DIRECTIVE: Update the records below from the line with "Which series has the widest spread of values?" to the line with "How many data points in 最低票价 are above 29?", replacing "data points" with "entries" and leaving everything else unchanged. Return only those lines, without the pictures.
[[ DATA RECORDS, beginning ]]
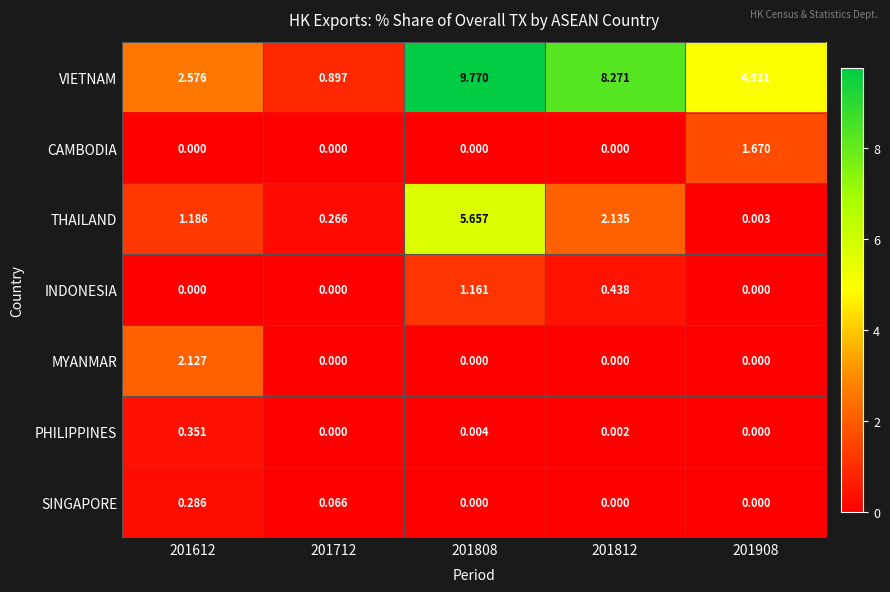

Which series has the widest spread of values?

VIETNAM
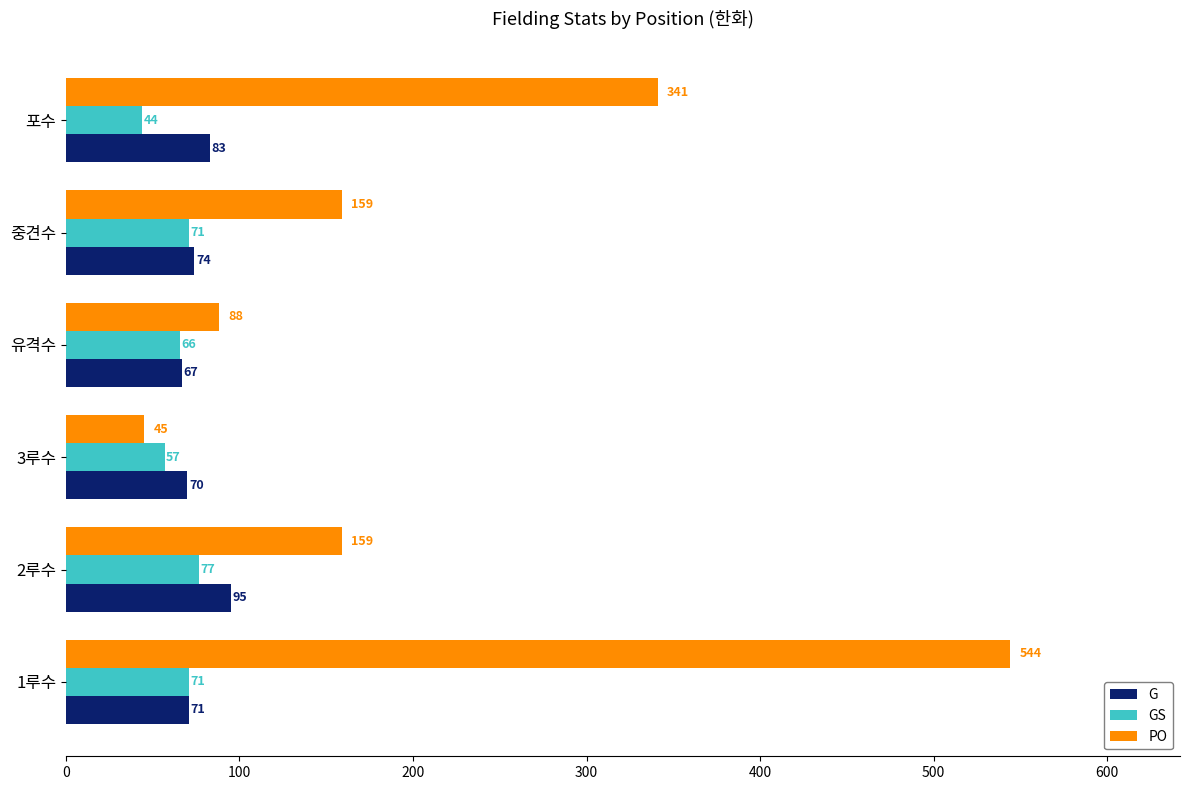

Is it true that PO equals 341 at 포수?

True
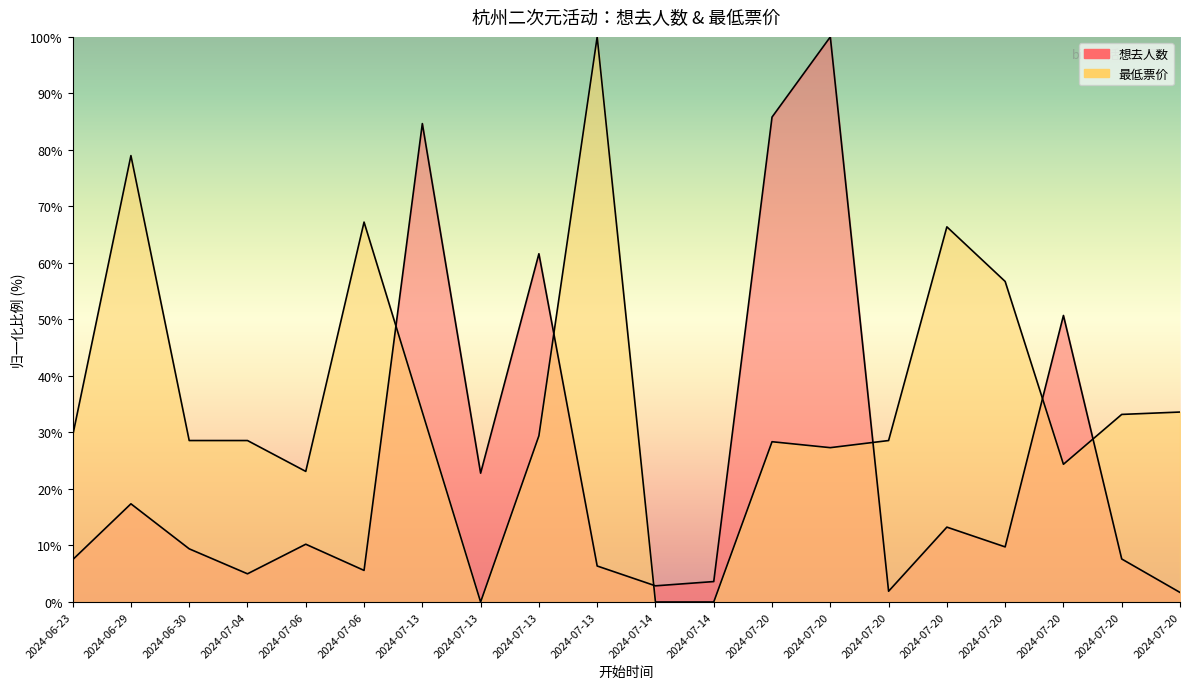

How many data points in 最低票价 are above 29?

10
[[ DATA RECORDS, end ]]
[[ DATA RECORDS, beginning ]]
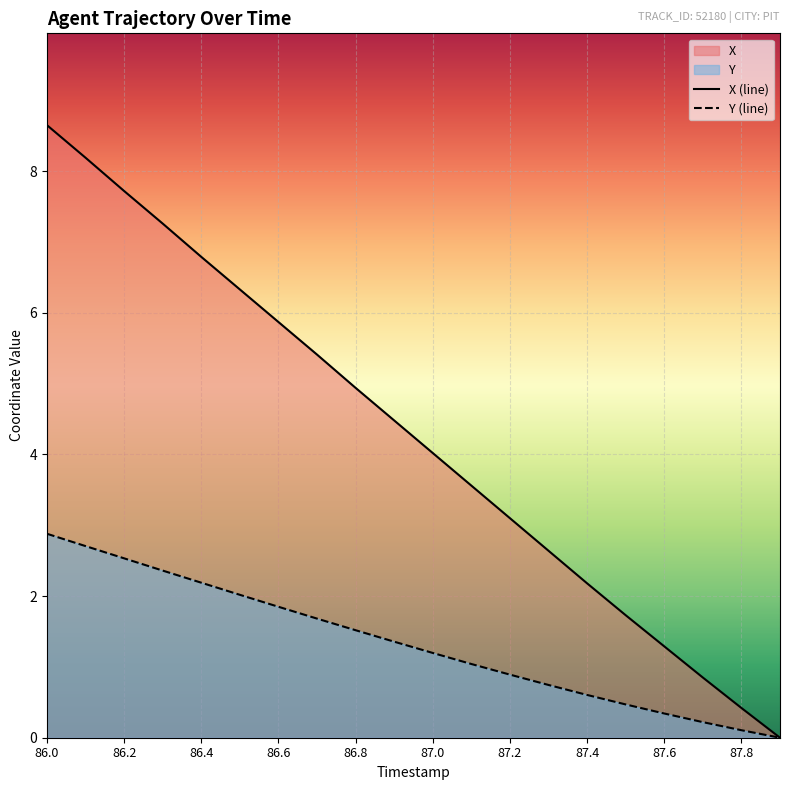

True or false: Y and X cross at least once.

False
[[ DATA RECORDS, end ]]
SOLUTION:
Which series has the widest spread of values?

VIETNAM

Is it true that PO equals 341 at 포수?

True

How many entries in 最低票价 are above 29?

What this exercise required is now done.